Uplift occurred in the Palaeocene, associated with opening of the Atlantic Ocean and with the input of lavas, which form a series of north-west to south-east-trending dykes that are found across the Isle of Man. This uplift continued due to the Alpine Orogeny, creating inversion anticline structures along with hanging wall blocks in the Solway Basin. In the Eubonia Basin, evidence for inversion is shown by the appearance of the Ogham Platform.
Plenty of Potential Hydrocarbon Reservoirs Isle of Man
Current exploration is focused on the Lagman Basin, which is an uplifted terrace of the Keys Basin lying to its south-east: a proven hydrocarbon-bearing province. The Lagman Basin benefits from close proximity to the main kitchen of the East Irish Sea Basin in the Keys Basin, where Namurian deep marine shales act as the source rock.
The main play is the Permian Collyhurst Sandstone, which is at shallower depths here than in the Keys Basin, and should therefore act as a more effective reservoir with preservation of better porosity and permeability values. The area is highly structured due to folding of the Carboniferous strata, fault reactivation and unconformities related to the Variscan Orogeny.
Permian-age halite is found in the St Bees Evaporites, which provides an effective seal to the Collyhurst sands. It is present across all Manx waters, except on highs such as the Manx- Lakeland Ridge. There are also potential Carboniferous reservoirs at deeper levels which have not undergone as much Palaeozoic to Mesozoic burial and Cenozoic uplift compared to the Keys Basin. Further analysis is required to confirm this play. The Ormskirk Triassic play, which is commonly hydrocarbon-bearing in the East Irish Sea Basin, was found to be water-bearing at the 1982 well location, but could be prospective elsewhere in the Lagman Basin.
The Story So Far
In 2014, a small group of Manx-based oil and gas professionals recognised the size of the prize for both the Isle of Man and investors and formed Crogga Ltd.
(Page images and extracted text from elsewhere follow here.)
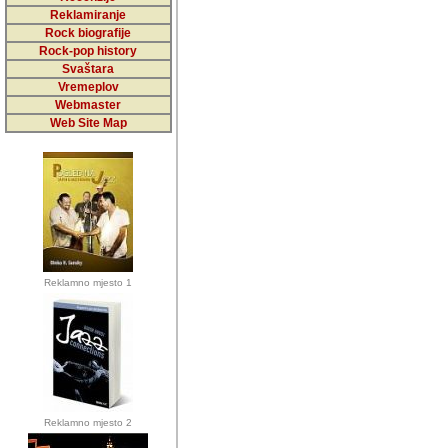
5,000 podstra
Reklamiranje
Rock biografije
da ga temelji
Rock-pop history
vrijednosti kojima smo sv
Svaštara
Vremeplov
Sretan sam da sam u protek
Webmaster
muzicare, svjedociti njih
Web Site Map
muzickim dogadjajima... Sr
mnogi saradnici koji su
doprinosili vrijednosti i v
sam da je i moj web hostin
imala razumijevanja za 
Reklamno mjesto 1
mnogobrojnim posjetitelj
Music, koji ste ga posjeciv
ovoga (nemalog) rada. Hva
Autor: Dragutin Matoševic,
Barikada (INT) - Backstage
Reklamno mjesto 2
Barikada -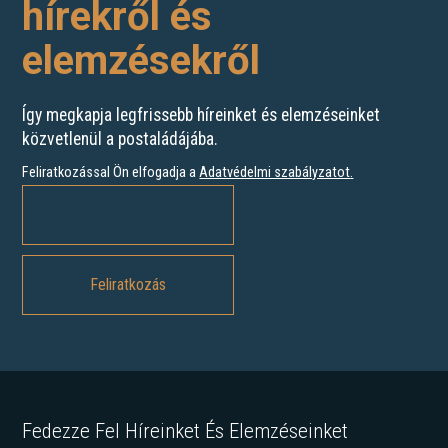
hírekről és
elemzésekről
Így megkapja legfrissebb híreinket és elemzéseinket
közvetlenül a postaládájába.
Feliratkozással Ön elfogadja a
Adatvédelmi szabályzatot
.
Fedezze Fel Híreinket És Elemzéseinket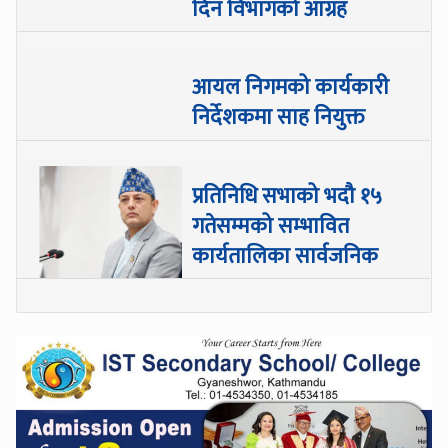
दिन विभागको आग्रह
आयल निगमको कार्यकारी
निर्देशकमा साह नियुक्त
प्रतिनिधि सभाको भदौ १५
गतेसम्मको सम्भावित
कार्यतालिका सार्वजनिक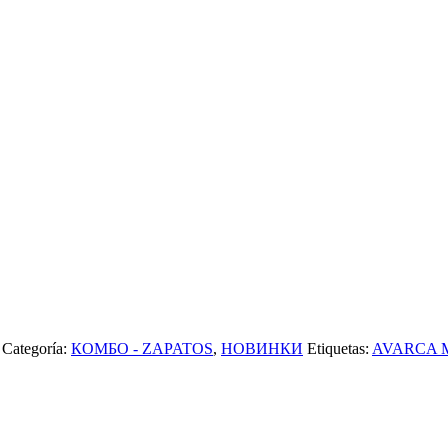
Categoría:
КОМБО - ZAPATOS
,
НОВИНКИ
Etiquetas:
AVARCA M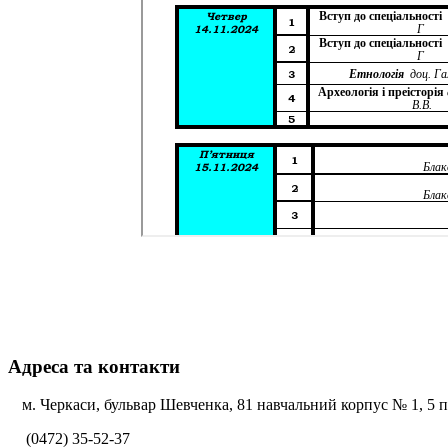
Адреса та контакти
м. Черкаси, бульвар Шевченка, 81 навчальний корпус № 1, 5 по
(0472) 35-52-37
Then, along with supportive residents, they promoted the opportunity to the Isle of Man government. Using venture capital funds raised on the Isle of Man, Crogga Ltd applied for and were awarded a production licence in a 2017 competitive licence round.
Since the licence award, the results of additional technical work have been encouraging. Further mapping of the legacy 2D seismic data has confirmed possible reserves of over a trillion cubic feet of gas in the Collyhurst reservoir with considerably larger upside potential in the Permian, Triassic and Carboniferous. More detailed analysis of Permian reservoir core data from the 1982 BP well shows porosities of 8–12% with permeabilities in the 0.3–0.6 mD range. With water depths between 10m and 30m, and with the Permian reservoir at a depth of about 2 km, the appraisal and development of the field should be straightforward and cost effective. After liaising with all relevant environmental groups, commercial fishing organisations and the UK government, a 360 km2 3D seismic survey is planned for 2020. Planning has also commenced for exploration and appraisal drilling, which it is hoped will occur in 2021.
Should the appraisal drilling campaign be successful, field development activities could follow. One option is a sub-sea development with a pipeline connecting directly to the Isle of Man that will allow natural gas to be used locally for generating electricity and heating. Any remaining natural gas could be exported through the existing interconnector pipeline to Ireland, with the Isle of Man government benefitting from the tax revenues.
Local natural gas will provide energy security for the Isle of Man and a cleaner alternative to oil and imported gas during the transition to renewable energy.